Since then, Obama’s commanders have been edging away from that deadline, including overall Afghan commander Gen. David Petraeus, who described it as “the date that a process begins that is conditions-based,” and that depending on the conditions on the ground he reserves the right to recommend against any withdrawal whatsoever.
 
Obama was likely trying to placate his war-weary base among liberal Democrats but as was pointed out, the president had several audiences, one of them being the Taliban.
 
And now comes authoritative word that the deadline, as many suspected it would, gave Taliban leaders hope that if they can only hang on until next July, they will have won the war.
 
Marine Corps commandant Gen.
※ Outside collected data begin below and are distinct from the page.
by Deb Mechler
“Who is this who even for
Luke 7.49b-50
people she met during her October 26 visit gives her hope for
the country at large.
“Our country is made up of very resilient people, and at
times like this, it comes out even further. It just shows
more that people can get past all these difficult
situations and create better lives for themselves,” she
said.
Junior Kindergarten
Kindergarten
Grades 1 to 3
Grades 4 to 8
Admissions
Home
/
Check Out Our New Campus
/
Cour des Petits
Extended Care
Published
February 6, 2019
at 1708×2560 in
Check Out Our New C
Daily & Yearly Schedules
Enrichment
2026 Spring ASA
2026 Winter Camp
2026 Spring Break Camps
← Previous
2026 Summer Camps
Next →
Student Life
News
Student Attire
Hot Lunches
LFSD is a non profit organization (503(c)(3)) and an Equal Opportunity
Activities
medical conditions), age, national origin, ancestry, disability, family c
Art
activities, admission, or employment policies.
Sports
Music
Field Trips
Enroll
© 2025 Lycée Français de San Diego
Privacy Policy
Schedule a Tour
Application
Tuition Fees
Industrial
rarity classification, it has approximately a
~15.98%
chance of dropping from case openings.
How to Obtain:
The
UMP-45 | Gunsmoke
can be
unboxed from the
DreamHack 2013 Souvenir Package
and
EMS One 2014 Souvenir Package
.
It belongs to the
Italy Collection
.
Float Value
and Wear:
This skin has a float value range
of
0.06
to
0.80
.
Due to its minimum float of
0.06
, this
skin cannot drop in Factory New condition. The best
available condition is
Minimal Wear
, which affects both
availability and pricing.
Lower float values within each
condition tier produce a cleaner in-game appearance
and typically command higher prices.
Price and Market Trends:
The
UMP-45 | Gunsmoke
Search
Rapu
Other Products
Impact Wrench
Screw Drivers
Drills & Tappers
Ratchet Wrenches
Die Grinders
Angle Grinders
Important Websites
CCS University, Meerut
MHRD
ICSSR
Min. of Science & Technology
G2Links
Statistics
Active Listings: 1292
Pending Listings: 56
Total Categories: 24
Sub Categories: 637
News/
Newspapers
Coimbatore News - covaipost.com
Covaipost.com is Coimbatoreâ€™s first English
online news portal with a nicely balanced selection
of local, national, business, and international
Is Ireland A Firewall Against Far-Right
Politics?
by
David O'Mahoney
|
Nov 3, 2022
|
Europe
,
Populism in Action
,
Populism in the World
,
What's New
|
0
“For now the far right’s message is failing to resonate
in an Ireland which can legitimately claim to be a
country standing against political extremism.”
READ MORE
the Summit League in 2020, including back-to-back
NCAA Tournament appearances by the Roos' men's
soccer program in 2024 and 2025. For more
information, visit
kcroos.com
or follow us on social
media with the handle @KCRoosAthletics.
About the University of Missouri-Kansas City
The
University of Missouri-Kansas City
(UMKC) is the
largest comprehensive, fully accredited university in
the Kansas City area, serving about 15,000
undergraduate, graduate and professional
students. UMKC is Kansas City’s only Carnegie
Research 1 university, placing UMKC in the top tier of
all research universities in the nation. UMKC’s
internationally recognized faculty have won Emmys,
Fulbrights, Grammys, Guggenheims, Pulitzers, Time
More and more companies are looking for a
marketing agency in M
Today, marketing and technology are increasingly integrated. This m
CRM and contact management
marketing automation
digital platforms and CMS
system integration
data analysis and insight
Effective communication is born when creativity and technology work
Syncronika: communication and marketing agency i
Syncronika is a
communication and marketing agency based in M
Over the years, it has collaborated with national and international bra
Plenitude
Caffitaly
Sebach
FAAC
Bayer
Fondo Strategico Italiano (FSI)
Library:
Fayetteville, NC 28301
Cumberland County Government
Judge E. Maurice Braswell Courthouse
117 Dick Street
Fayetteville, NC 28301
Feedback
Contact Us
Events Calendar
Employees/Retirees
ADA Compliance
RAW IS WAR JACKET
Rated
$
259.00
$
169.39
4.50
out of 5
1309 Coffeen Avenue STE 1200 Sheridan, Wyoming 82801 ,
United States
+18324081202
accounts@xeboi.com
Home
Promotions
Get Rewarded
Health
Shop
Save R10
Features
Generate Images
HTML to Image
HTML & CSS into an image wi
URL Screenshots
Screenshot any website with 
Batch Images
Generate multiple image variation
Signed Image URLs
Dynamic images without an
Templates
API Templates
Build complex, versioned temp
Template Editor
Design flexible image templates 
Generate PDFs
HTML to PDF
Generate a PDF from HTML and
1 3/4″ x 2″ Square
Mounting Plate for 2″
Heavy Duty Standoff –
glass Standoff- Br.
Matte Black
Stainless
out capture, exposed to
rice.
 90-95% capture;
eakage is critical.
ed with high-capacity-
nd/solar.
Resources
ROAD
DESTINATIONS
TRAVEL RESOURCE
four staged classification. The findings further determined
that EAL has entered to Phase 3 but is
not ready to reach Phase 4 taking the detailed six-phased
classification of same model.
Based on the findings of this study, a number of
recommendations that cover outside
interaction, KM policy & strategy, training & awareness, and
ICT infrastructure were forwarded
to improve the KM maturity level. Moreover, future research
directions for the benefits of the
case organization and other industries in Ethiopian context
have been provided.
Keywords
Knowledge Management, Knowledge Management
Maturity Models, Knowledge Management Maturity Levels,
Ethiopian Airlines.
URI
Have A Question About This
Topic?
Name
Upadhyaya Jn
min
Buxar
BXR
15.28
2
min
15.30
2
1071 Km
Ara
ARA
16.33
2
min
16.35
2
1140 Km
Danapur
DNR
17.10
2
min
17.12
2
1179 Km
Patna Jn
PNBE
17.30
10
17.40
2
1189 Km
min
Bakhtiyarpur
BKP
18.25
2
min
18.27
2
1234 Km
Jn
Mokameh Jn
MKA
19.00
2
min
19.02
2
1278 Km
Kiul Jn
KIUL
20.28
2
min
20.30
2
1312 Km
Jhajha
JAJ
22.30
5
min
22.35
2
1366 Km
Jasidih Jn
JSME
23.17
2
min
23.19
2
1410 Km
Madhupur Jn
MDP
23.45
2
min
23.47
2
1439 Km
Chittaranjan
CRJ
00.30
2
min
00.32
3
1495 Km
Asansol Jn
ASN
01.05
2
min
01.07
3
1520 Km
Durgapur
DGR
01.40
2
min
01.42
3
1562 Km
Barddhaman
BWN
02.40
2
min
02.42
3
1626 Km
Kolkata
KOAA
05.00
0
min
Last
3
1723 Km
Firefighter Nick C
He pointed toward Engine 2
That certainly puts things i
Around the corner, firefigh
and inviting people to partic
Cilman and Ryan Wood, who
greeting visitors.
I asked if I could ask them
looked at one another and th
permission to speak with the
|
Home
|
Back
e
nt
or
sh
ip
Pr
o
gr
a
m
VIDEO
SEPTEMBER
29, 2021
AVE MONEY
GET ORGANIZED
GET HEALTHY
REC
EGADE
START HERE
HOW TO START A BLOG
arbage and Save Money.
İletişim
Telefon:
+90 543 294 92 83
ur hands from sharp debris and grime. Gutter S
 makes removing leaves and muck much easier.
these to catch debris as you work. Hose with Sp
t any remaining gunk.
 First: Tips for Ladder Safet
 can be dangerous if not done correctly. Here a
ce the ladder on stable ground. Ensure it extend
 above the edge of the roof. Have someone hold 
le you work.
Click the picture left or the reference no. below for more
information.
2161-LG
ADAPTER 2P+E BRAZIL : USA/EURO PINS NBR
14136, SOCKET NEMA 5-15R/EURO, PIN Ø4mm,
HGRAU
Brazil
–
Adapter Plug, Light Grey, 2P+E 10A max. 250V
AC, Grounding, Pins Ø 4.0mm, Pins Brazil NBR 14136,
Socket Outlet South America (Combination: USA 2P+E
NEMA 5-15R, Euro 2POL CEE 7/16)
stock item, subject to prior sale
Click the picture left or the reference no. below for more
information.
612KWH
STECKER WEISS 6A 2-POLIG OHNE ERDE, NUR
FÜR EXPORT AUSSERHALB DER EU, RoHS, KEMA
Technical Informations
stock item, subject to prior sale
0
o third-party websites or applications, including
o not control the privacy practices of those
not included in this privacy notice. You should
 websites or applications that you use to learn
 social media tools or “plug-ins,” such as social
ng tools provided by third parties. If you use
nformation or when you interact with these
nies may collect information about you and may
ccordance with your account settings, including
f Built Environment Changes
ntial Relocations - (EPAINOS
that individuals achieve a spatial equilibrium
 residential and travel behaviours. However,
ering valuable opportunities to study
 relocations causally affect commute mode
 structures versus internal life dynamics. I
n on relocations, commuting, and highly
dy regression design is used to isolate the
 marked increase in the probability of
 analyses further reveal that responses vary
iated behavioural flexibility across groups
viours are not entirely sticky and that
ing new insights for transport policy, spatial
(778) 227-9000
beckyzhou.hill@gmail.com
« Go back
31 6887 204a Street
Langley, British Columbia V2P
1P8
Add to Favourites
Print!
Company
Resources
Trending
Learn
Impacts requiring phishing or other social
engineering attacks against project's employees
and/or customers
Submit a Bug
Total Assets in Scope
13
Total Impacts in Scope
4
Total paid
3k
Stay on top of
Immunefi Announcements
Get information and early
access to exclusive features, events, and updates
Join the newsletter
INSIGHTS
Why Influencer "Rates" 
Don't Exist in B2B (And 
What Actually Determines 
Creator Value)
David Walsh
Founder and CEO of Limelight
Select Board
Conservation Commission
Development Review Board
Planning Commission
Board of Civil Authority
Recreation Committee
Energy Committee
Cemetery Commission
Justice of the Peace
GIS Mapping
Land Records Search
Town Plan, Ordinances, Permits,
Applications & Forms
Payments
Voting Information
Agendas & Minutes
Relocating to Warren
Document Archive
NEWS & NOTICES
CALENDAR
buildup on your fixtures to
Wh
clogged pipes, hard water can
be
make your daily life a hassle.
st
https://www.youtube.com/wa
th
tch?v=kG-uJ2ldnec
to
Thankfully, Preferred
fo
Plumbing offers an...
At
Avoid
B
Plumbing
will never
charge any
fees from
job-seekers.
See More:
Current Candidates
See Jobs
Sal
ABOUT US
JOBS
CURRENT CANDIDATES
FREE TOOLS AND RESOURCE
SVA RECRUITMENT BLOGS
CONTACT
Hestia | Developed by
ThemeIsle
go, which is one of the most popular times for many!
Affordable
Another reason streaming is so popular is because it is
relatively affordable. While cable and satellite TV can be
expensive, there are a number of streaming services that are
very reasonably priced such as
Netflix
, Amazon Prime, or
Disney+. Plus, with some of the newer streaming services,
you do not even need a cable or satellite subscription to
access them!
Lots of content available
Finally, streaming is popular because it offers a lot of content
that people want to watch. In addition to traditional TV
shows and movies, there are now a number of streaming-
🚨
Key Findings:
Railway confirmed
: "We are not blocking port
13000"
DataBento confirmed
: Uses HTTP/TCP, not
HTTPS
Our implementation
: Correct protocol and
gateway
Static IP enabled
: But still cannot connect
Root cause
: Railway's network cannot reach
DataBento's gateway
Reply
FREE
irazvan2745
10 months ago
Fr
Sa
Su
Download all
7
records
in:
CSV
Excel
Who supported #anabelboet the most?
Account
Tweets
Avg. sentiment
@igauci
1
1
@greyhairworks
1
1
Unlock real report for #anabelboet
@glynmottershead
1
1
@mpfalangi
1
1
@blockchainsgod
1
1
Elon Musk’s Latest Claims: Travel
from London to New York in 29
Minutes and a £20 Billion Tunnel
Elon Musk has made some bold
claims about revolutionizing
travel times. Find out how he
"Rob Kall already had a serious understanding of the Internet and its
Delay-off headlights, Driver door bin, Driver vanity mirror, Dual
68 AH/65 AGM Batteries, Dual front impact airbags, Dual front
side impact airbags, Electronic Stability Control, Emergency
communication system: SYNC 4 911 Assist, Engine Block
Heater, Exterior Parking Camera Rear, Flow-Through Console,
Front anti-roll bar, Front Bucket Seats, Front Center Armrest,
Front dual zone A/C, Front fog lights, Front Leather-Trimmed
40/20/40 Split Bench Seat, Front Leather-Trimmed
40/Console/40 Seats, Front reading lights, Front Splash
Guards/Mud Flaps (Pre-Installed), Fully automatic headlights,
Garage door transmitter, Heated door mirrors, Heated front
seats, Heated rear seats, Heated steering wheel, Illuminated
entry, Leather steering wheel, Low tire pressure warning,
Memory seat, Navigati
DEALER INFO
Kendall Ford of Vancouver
James Conway, who speaks bluntly and may be speaking even more bluntly since he’s retiring this fall, said the deadline was “probably giving our enemy sustenance.” In eavesdropping on Taliban commanders, he said, “We’ve intercepted communications that say, hey, you know, we’ve only got to hold out for so long.”
 
The Taliban are beginning to show signs of fraying under U.S. and coalition pressure and their foreign allies in al-Qaida are beginning to decamp for Yemen. Among those administering the pressure are 20,000 of Conway’s Marines in Hemland province and around Kandahar, the birthplaces of the Taliban.
 
But Conway believes it will be “a few years” yet before the Marines can turn over the province to Afghan government forces. Those forces are nowhere near as sturdy as the Iraqi army, to which we have now deferred most responsibilities in Iraq.
 
That does not bode well for beginning to leave next July, and in fact, Conway is said to be preparing the Marines for the war continuing past the deadline.
 
In a curious way, not meeting the deadline could work to U.S. advantage. Imagine the effect on Taliban morale and their leaders’ credibility, Conway challenged, if after urging the foot soldiers to just hold out until July and then “come the fall we’re still hammering them like we have been.”
 
The deadline might prove most effective if Obama, Petraeus and company ignore it. And while residents of Cobb County are just as war-weary as those in the rest of this country, we suspect that most of them would agree that it is better to keep the pressure on the Taliban than to pick up and leave for arbitrary reasons.